The second criterion evaluates how effectively geometric configuration provides hydraulic head relative to material requirements, defining a sustainability element with pressure available per volume of material required (PPM). The maximum static pressure at the tank outlet is calculated as P= ρgh, where h is the water column height. PPM is expressed as PPM=P/Vmaterial.
Results
Table 1. Performance of Selected Tank Design Alternatives
| Design Option | Height (m) | Diameter (m) | EE | PPM | Slenderness (h/d) | Total Volume (L) |
| PPM Peak | 4.0 | 2.7 | 9.65 | 0.017 | 1.49 | 22,700 |
| EE Peak | 4.8 | 3.2 | 12.3 | 0.015 | 1.49 | 38,000 |
| Mid-Point Design | 3.7 | 3.7 | 10.5 | 0.0097 | 1.00 | 39,500 |
| Typical Design | 2.5 | 4.5 | 8.00 | 0.0049 | 0.55 | 39,600 |
| UNHCR Design | 2.2 | 5.3 | 9.22 | 0.0030 | 0.40 | 48,000 |
The UNHCR ferrocement tank geometry was evaluated as a validation benchmark (UNHCR 2006). All configurations in Table 1 met structural feasibility requirements for hoop stress and hydrostatic loading, and all but the UNHCR design satisfied the slenderness guideline of 0.5–1.5 used as an expert validation check.

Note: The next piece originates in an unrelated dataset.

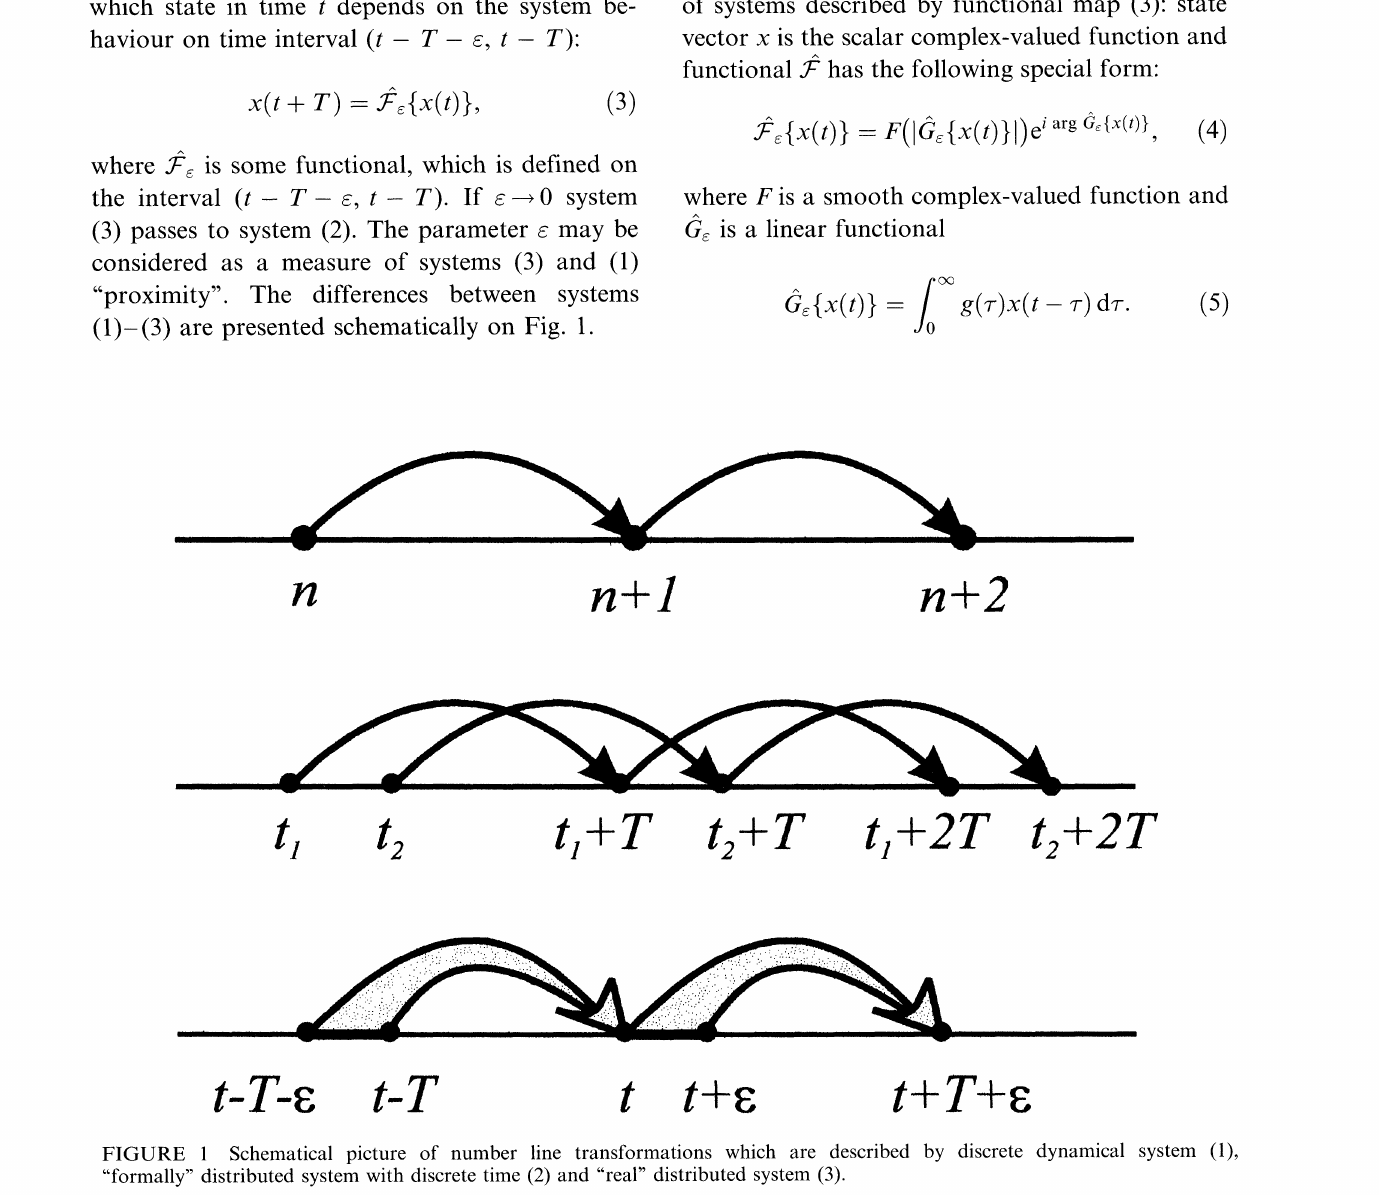
Schematical picture of number line transformations which are described by discrete dynamical system (1), "formally" distributed system with discrete time (2) and "real" distributed system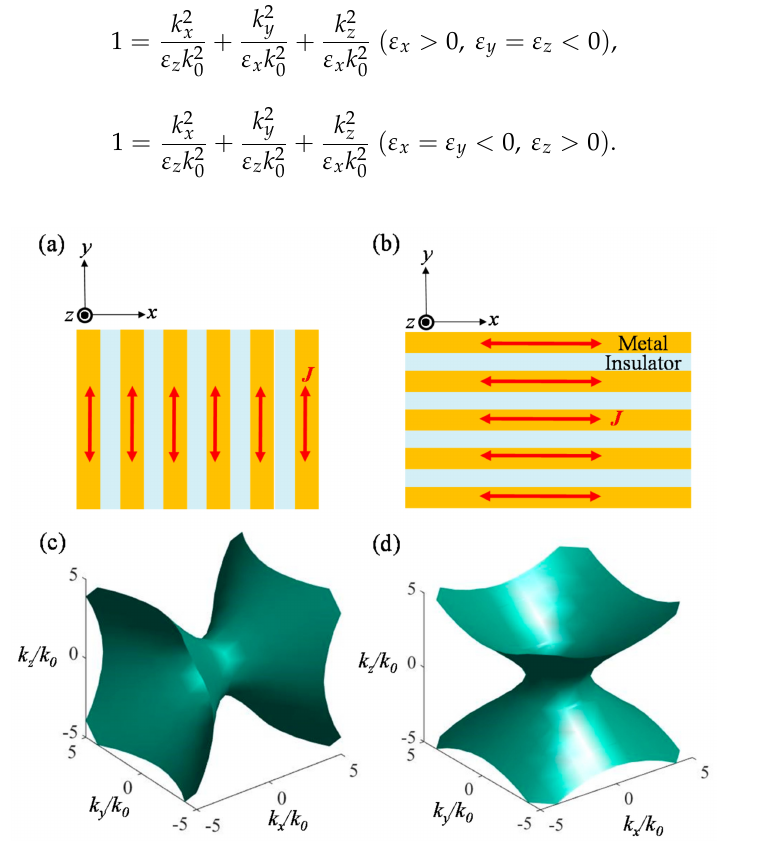
Figure 8. Schemes of basic HMM types whose optic axes are lying in: ( a ) horizontal ( x -direction); and ( b ) perpendicular ( y -direction) directions; ( c , d ) refer to isofrequency dispersion surfaces in the normalized momentum space for HMMs with ( a , b ) structures. Analytic expressions of plots in ( c , d ) are Equations (3) and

The PPM Peak design achieved the highest hydraulic efficiency (PPM = 0.017), reflecting the advantage of a tall, narrow tank, though at the cost of increased wall thickness and lower EE. The EE Peak design showed the best material efficiency (EE = 12.3) while still providing strong pressure performance, making it the most cost-effective solution overall, with best value for material costs. The results in Table 1 show that the optimized configurations outperform the traditional design across both high-performance criteria and illustrate how parametric modeling supports informed selection of efficient tank geometries.
References
- Containerized Desalination Plants Market. TechSci Research LLC. Accessed 11 3, 2025. https://www.techsciresearch.com/report/containerized-desalination-plants-market/29409.html.
- Davis, Jan, and Robert Lambert. 2002. Engineering in Emergencies: A Practical Guide for Relief Workers (2nd ed.). Warwickshire, UK: Intermediate Technology Publications Ltd.
- Naaman, Antoine E. 1979. “Performace Criteria for Ferrocement.” Journal of Ferrocement 75-92.
- UNHCR. 2006. Large Ferro-Cement Water Tank. Tehcnical Support Section, Division of Operational Support.
- United Nations Department of Economic Affairs. 2025. “. The Sustainable Development Goals Report 2025. New York. (revision August 2025).”